▸ **Work required**
Only these lines of the data below are wanted: the one with "vfov_deg: 34.1", the one with "focal_mm: 26", and any lines between them, each repeated exactly.

Stored data entries:

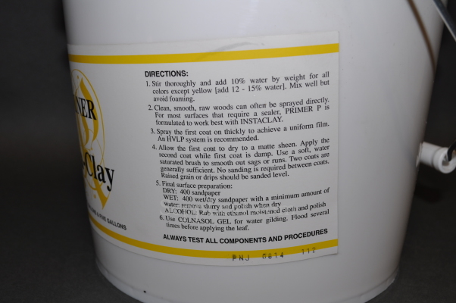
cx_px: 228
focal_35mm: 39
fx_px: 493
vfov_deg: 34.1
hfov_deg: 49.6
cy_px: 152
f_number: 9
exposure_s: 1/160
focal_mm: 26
--
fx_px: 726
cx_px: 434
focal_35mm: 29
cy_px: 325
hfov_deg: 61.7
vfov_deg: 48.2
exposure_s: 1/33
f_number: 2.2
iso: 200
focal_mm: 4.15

▸ **Reply**
vfov_deg: 34.1
hfov_deg: 49.6
cy_px: 152
f_number: 9
exposure_s: 1/160
focal_mm: 26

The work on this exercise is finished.